A question on finite group

Question

Let $G$ be a finite group and $p$ be the smallest prime divisor of $|G|$ , let $x \in G$ be such that $o(x)=p$ , and suppose for some $h\in G $ , $hxh^{-1}=x^{10}$ , then is it true that $p=3$ ?

Answer 1

Yes.
Since $o(x)=p,\ x\neq e. $
Suppose $p=2.$
Then $o(x)=p=2 \Rightarrow x^{2}=e.$
And hence $hxh^{-1}=x^{10}=(x^{2})^{5}=e^{5}=e \Rightarrow x=h^{-1}h=e;$ contradiction.
Therefore $p \neq 2 \Rightarrow 2$ is NOT the smallest prime dividing $|{G}| \Rightarrow 2 \nmid |G| \Rightarrow |G|$ is odd.

Consider the action of $G$ on itself by conjugation. Let $C(x)$ be the conjugacy class of $x$. Observe that $x$ and $x^{10}$ are conjugates (Since $hxh^{-1}=x^{10}$). What can we say about $y$ and $y^{10}$ for $y \in C(x)?$
Let $y \in C(x)$. Then $y=gxg^{-1}$ for some $g \in G.$ Then,
$y^{10}=(gxg^{-1})^{10}=gx^{10}g^{-1}=g(hxh^{-1})g^{-1} = ghxh^{-1}g^{-1}=(gh)x(gh)^{-1} \Rightarrow y^{10} \in C(x).$

That is, we have shown that $y \in C(x) \Rightarrow y^{10} \in C(x).$
If $y \neq y^{10} \ \ \forall y \in C(x),$ then elements of $C(x)$ can be partitioned as $\big \{y, y^{10} \big \},$ which will imply that $|C(x)|$ is even $\Rightarrow |G|$ is even, which is a contradiction.

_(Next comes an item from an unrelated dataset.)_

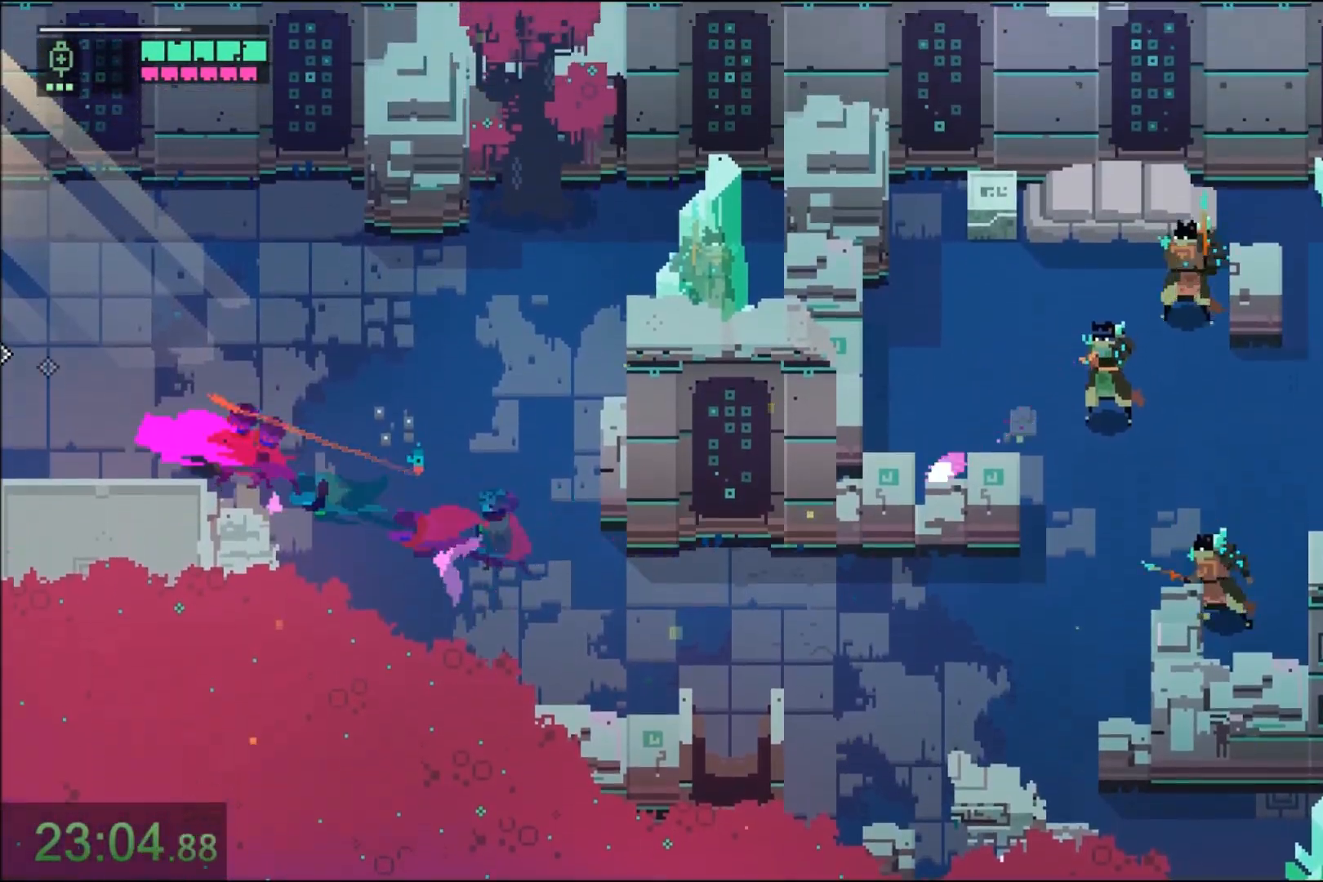
Gameplay with keyboard and mouse; each line is a JSON object with the keys and mouse buttons held at the frame after it. "events" lists presses ("down") and releases ("up") of "1", "2", "3", "4", "5", "6", "7", "a", "alt", "c", "caps_lock", "ctrl", "d", "e", "f", "q", "r", "s", "shift", "space", "t", "tab", "tilde", "v", "w", "x", "z", "mouse_left" and "mouse_right" between this image and that frame as [ms after this image, input, new state], when the widget could be followed in between. "mouse_left", "mouse_right" = the "left", "right" buttons of the "mouse" list. No other keys are recorded. Not read: mouse_move.
{"keys": [], "mouse": [], "events": [[234, "mouse_right", "up"], [367, "a", "up"]]}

Therefore $\exists z \in C(x)$ such that $z=z^{10}.$ Now, $z \in C(x) \Rightarrow z=g_{1}xg_{1}^{-1}$ for some $g_{1} \in G.$
Thus, $z=z^{10} \Rightarrow g_{1}xg_{1}^{-1} = (g_{1}xg_{1}^{-1})^{10} = g_{1}x^{10}g_{1}^{-1} $
$ \Rightarrow g_{1}xg_{1}^{-1} = g_{1}x^{10}g_{1}^{-1}$
$\Rightarrow x=x^{10}$
$\Rightarrow e=x^{9}$
$\Rightarrow p \mid 9,$ since $o(x)=p$
$\Rightarrow p=3$

Answer 2

Since the order of $x \in G $ equals that of $h x h^{-1},\forall h \in G$,and then we have $$ p = | h x h ^{-1} | = | x^{10} | = \frac{p}{\gcd(p,10)} $$ It follows from the above equations $$ \gcd(p,10 ) = 1 $$ With $10= 2\times 5$,we must have $$ p \neq 2 $$ and $$ p \neq 5 $$ and in all primes,there is a prime $3$ which is the smallest.